Exercise requirements
Exactly reproduce the line containing "left eye: (437, 374)" together with every line after it, through the end of the entries, and give nothing more.

Source information
━━━━━━━━━━

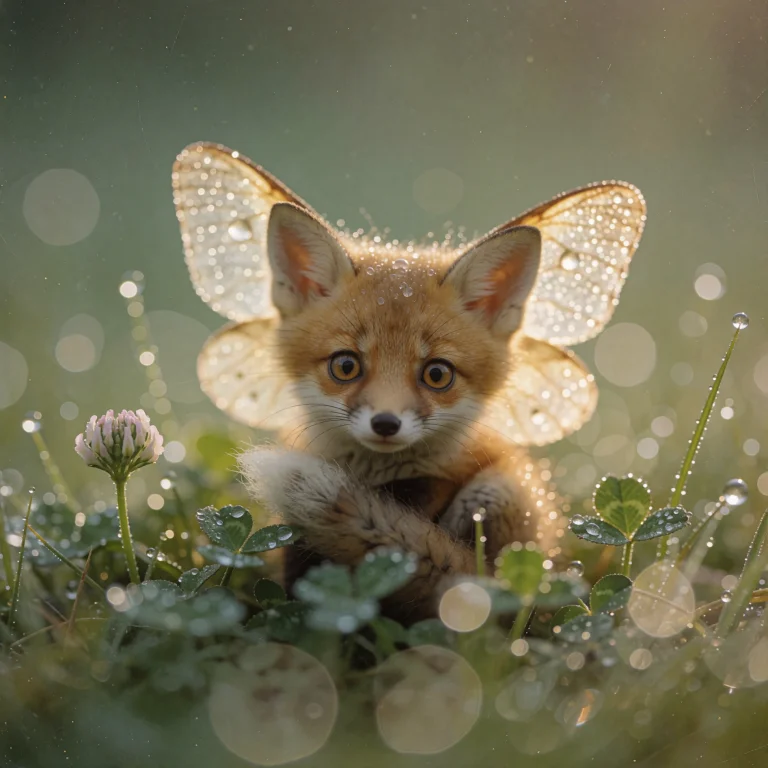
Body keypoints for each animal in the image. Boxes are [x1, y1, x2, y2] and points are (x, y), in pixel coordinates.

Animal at [173, 142, 646, 620]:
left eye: (437, 374)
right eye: (346, 366)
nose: (385, 423)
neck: (378, 480)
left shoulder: (438, 488)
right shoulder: (301, 538)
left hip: (497, 498)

━━━━━━━━━━

Output
left eye: (437, 374)
right eye: (346, 366)
nose: (385, 423)
neck: (378, 480)
left shoulder: (438, 488)
right shoulder: (301, 538)
left hip: (497, 498)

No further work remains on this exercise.